I was the only philosopher in the group. All of the others were sociologists, historians, and scholars in law, women’s and gender studies, religious studies, and peace studies, most of whom do hands-on research into the plight of refugees and displaced persons in South Asia, in Greece, and in the squalid refugee camps of Northern France. Participants spoke of horseback processions of Native Americans visiting the sites of horrific massacres to heal the still-raw wounds of genocide, the desecration of sacred sites on the southern border of the United States, the horrific dehumanization of Muslims in the Indian state of Assam, and much, much more.

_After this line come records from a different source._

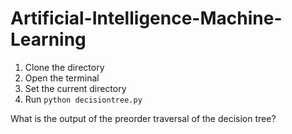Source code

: # Artificial-Intelligence-Machine-Learning

1. Clone the directory <br/>
2. Open the terminal <br/>
3. Set the current directory <br/>
4. Run `python decisiontree.py`

What is the output of the preorder traversal of the decision tree?
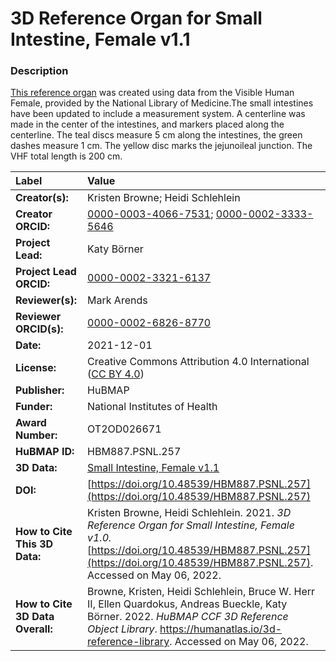 # 3D Reference Organ for Small Intestine, Female v1.1

### Description
[This reference organ](https://humanatlas.io/3d-reference-library) was created using data from the Visible Human Female, provided by the National Library of Medicine.The small intestines have been updated to include a measurement system. A centerline was made in the center of the intestines, and markers placed along the centerline. The teal discs measure 5 cm along the intestines, the green dashes measure 1 cm. The yellow disc marks the jejunoileal junction. The VHF total length is 200 cm.


| Label | Value |
| :------------- |:-------------|
| **Creator(s):** | Kristen Browne; Heidi Schlehlein |
| **Creator ORCID:** | [0000-0003-4066-7531](https://orcid.org/0000-0003-4066-7531); [0000-0002-3333-5646](https://orcid.org/0000-0002-3333-5646) |
| **Project Lead:** | Katy B&ouml;rner |
| **Project Lead ORCID:** | [0000-0002-3321-6137](https://orcid.org/0000-0002-3321-6137) |
| **Reviewer(s):** | Mark Arends | 
| **Reviewer ORCID(s):** |[0000-0002-6826-8770](https://doi.org/10.5072/0000-0002-6826-8770) |
| **Date:** | 2021-12-01 |
| **License:** | Creative Commons Attribution 4.0 International ([CC BY 4.0](https://creativecommons.org/licenses/by/4.0/)) |
| **Publisher:** | HuBMAP |
| **Funder:** | National Institutes of Health |
| **Award Number:** | OT2OD026671 |
| **HuBMAP ID:** | HBM887.PSNL.257|
| **3D Data:** | [Small Intestine, Female v1.1](https://cdn.humanatlas.io/hra-releases/v1.2/models/VH_F_Small_Intestine.glb) |
| **DOI:** | [https://doi.org/10.48539/HBM887.PSNL.257](https://doi.org/10.48539/HBM887.PSNL.257) |
| **How to Cite This 3D Data:** | Kristen Browne, Heidi Schlehlein. 2021. *3D Reference Organ for Small Intestine, Female v1.0.* [https://doi.org/10.48539/HBM887.PSNL.257](https://doi.org/10.48539/HBM887.PSNL.257). Accessed on May 06, 2022. |
| **How to Cite 3D Data Overall:** |  Browne, Kristen, Heidi Schlehlein, Bruce W. Herr II, Ellen Quardokus, Andreas Bueckle, Katy B&ouml;rner. 2022. *HuBMAP CCF 3D Reference Object Library*. https://humanatlas.io/3d-reference-library. Accessed on May 06, 2022. |
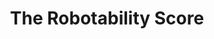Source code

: ---
title: "The Robotability Score"
category: "paper"
venue: "ACM CHI '25"
tag: ""
href: "https://robotability.cornell.edu"
youtubeId: "o52MZ1AHyjA"
pubDatetime: 2025-03-24
featured: true
tags: ["publication", "urban science", "human-robot interaction"]
pdf: "https://dl.acm.org/doi/full/10.1145/3706598.3714009"
site: "https://robotability.cornell.edu"
description: "This paper introduces the Robotability Score (R), a novel metric that quantifies the suitability of urban environments for autonomous robot navigation. Through expert interviews and surveys, we identify and weigh key features contributing to R for wheeled robots on urban streets. Our findings reveal that pedestrian density, crowd dynamics and pedestrian flow are the most critical factors, collectively accounting for 28% of the total score. Computing robotability across New York City yields significant variation; the area of highest R is 3.0 times more 'robotable' than the area of lowest R. Deployments of a physical robot on high and low robotability areas show the adequacy of the score in anticipating the ease of robot navigation. This new framework for evaluating urban landscapes aims to reduce uncertainty in robot deployment while respecting established mobility patterns and urban planning principles, contributing to the discourse on harmonious human-robot environments."
bib: |
  @inproceedings{10.1145/3706598.3714009,
    author = {Franchi, Matthew and Parreira, Maria Teresa and Bu, Fanjun and Ju, Wendy},
    title = {The Robotability Score: Enabling Harmonious Robot Navigation on Urban Streets},
    year = {2025},
    isbn = {9798400713941},
    publisher = {Association for Computing Machinery},
    address = {New York, NY, USA},
    url = {https://doi.org/10.1145/3706598.3714009},
    doi = {10.1145/3706598.3714009},
    booktitle = {Proceedings of the 2025 CHI Conference on Human Factors in Computing Systems},
    articleno = {737},
    numpages = {17},
    keywords = {robotability, urban robotics, robot navigation, urban computing, human-robot interaction},
    series = {CHI '25}
  }
order: 2
---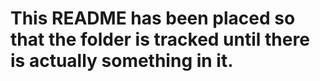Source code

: # This README has been placed so that the folder is tracked until there is actually something in it.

I was asked to give a public-facing talk—the 2022 Hardt-Nickachos Lecture in Peace Studies—the only component of the meeting that was open to the public. My presentation was titled Real Horror: Race, Gender, and Dehumanization. Here is a video of what I had to say.
Listening to the presentations of fellow participants was both mind-stretching and heart-rending, driving home yet again the ways that dehumanization continues to fuel violence, oppression, and human suffering.